REQUIRED ACTION: Retype each entry verbatim. Do not include the images.

RECORDS FOR THIS TASK:
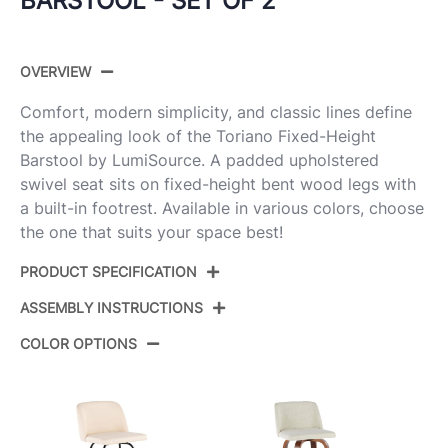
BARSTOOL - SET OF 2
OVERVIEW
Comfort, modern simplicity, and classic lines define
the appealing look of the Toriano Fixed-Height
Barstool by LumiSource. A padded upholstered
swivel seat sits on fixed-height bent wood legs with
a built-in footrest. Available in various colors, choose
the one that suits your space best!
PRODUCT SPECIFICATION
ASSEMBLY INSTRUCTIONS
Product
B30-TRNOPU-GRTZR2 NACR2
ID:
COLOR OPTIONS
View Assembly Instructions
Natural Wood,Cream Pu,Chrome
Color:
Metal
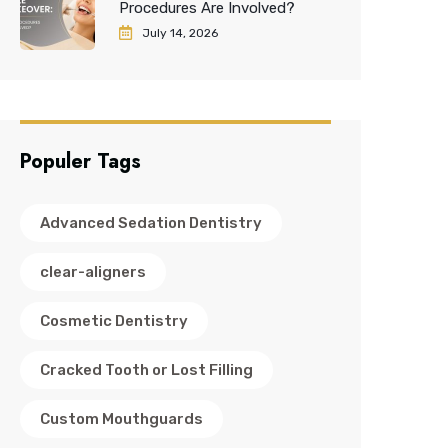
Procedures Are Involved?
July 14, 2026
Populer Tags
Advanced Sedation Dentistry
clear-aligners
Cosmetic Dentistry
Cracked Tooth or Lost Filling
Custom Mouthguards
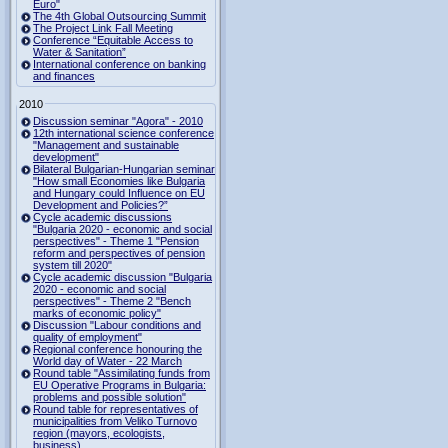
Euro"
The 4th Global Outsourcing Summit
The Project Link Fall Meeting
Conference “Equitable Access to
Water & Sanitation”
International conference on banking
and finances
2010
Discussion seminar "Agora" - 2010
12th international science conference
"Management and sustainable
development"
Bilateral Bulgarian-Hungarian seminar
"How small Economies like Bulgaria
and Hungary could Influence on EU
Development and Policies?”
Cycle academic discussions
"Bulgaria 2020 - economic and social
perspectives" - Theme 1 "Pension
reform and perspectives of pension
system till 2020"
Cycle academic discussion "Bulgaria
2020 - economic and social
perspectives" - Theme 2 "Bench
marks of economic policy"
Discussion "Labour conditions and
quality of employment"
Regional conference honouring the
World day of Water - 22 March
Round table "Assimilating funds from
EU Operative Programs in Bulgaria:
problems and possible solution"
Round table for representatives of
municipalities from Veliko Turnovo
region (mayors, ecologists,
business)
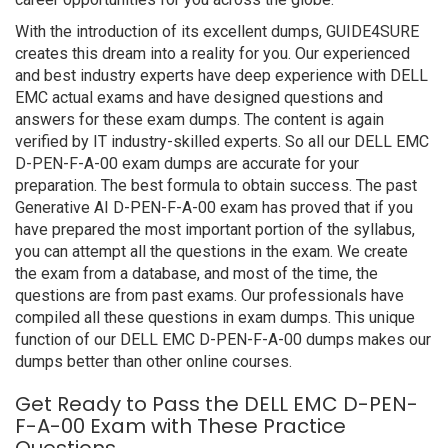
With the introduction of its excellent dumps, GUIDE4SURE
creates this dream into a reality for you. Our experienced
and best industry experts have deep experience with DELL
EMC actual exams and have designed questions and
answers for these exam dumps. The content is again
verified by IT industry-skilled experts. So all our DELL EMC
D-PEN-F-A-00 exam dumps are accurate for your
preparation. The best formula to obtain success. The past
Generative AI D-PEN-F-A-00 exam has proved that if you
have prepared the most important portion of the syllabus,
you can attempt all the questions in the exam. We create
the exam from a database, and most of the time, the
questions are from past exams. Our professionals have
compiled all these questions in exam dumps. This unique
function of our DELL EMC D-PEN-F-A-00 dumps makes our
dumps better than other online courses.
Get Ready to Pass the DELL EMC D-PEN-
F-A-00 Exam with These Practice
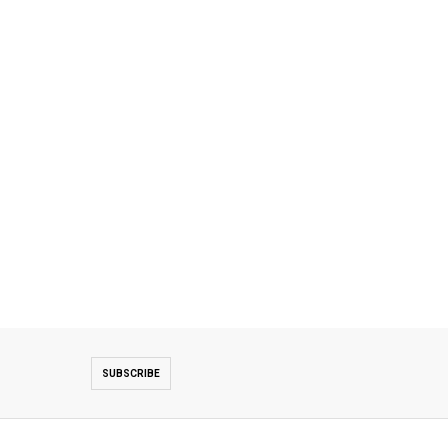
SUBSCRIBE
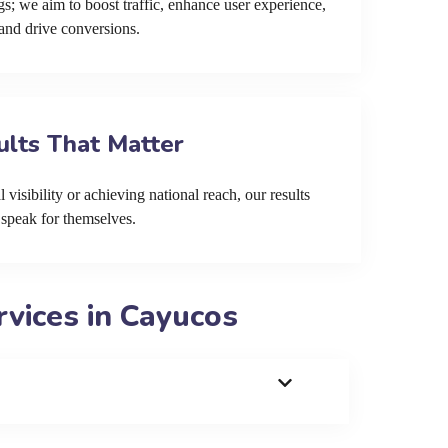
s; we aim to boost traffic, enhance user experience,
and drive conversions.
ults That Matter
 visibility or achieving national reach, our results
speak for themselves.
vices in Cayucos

SOLUTION TO THE PROBLEM:
BARSTOOL - SET OF 2
OVERVIEW
Comfort, modern simplicity, and classic lines define
the appealing look of the Toriano Fixed-Height
Barstool by LumiSource. A padded upholstered
swivel seat sits on fixed-height bent wood legs with
a built-in footrest. Available in various colors, choose
the one that suits your space best!
PRODUCT SPECIFICATION
ASSEMBLY INSTRUCTIONS
Product
B30-TRNOPU-GRTZR2 NACR2
ID:
COLOR OPTIONS
View Assembly Instructions
Natural Wood,Cream Pu,Chrome
Color:
Metal
Procedures Are Involved?
July 14, 2026
Populer Tags
Advanced Sedation Dentistry
clear-aligners
Cosmetic Dentistry
Cracked Tooth or Lost Filling
Custom Mouthguards
Euro"
The 4th Global Outsourcing Summit
The Project Link Fall Meeting
Conference “Equitable Access to
Water & Sanitation”
International conference on banking
and finances
2010
Discussion seminar "Agora" - 2010
12th international science conference
"Management and sustainable
development"
Bilateral Bulgarian-Hungarian seminar
"How small Economies like Bulgaria
and Hungary could Influence on EU
Development and Policies?”
Cycle academic discussions
"Bulgaria 2020 - economic and social
perspectives" - Theme 1 "Pension
reform and perspectives of pension
system till 2020"
Cycle academic discussion "Bulgaria
2020 - economic and social
perspectives" - Theme 2 "Bench
marks of economic policy"
Discussion "Labour conditions and
quality of employment"
Regional conference honouring the
World day of Water - 22 March
Round table "Assimilating funds from
EU Operative Programs in Bulgaria:
problems and possible solution"
Round table for representatives of
municipalities from Veliko Turnovo
region (mayors, ecologists,
business)
With the introduction of its excellent dumps, GUIDE4SURE
creates this dream into a reality for you. Our experienced
and best industry experts have deep experience with DELL
EMC actual exams and have designed questions and
answers for these exam dumps. The content is again
verified by IT industry-skilled experts. So all our DELL EMC
D-PEN-F-A-00 exam dumps are accurate for your
preparation. The best formula to obtain success. The past
Generative AI D-PEN-F-A-00 exam has proved that if you
have prepared the most important portion of the syllabus,
you can attempt all the questions in the exam. We create
the exam from a database, and most of the time, the
questions are from past exams. Our professionals have
compiled all these questions in exam dumps. This unique
function of our DELL EMC D-PEN-F-A-00 dumps makes our
dumps better than other online courses.
Get Ready to Pass the DELL EMC D-PEN-
F-A-00 Exam with These Practice
SUBSCRIBE
s; we aim to boost traffic, enhance user experience,
and drive conversions.
ults That Matter
 visibility or achieving national reach, our results
speak for themselves.
vices in Cayucos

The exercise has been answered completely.